RNA-guided engineered nucleases derived from a prokaryotic adaptive immune system known as CRISPR-Cas represent a promising platform for gene deletion and editing. As a therapeutic approach, direct delivery of Cas9 protein and guide RNA could circumvent the safety problems associated with plasmid delivery and therefore represents an attractive tool for genome engineering. Gene deletion or editing in adipose tissue to enhance its energy expenditure, fat oxidation and secretion of bioactive factors through a browning process presents a potential therapeutic strategy to alleviate metabolic disease. Here, we developed novel CRISPR delivery particles, denoted CriPs, composed of nano-size complexes of Cas9 protein and single guide (sg)RNA, coated with an amphipathic peptide called Endo-Porter that mediates entry into cells. Efficient CRISPR-Cas9 mediated gene deletion of ectopically expressed Green fluorescent protein (GFP) by CriPs was achieved in multiple cell types including a macrophage cell line, primary macrophages and primary pre-adipocytes.
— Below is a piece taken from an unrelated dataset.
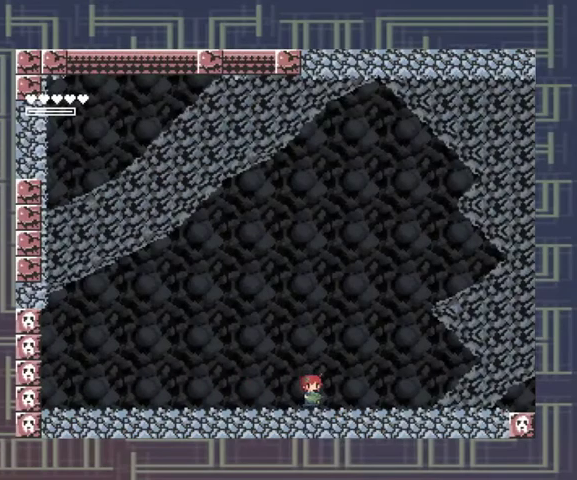
{"buttons": [], "left_stick": "right", "events": []}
Significant GFP loss was also observed in peritoneal exudate cells with minimum systemic toxicity in GFP expressing mice following intraperitoneal injection of CriPs containing sgRNA targeting Gfp. Furthermore, the disruption of the Nrip1 gene in white adipocytes by CriPs enhanced adipocyte browning with a marked increase of UCP1 expression. Deletion of Nrip1 by CriPs did not produce detectable off-target effects. Thus CriPs represent a novel CRISPR delivery system for Cas9 and sgRNA that is effective for ablating targeted gene products in cultured cells and in vivo, and provide a potential therapeutic strategy for metabolic disease.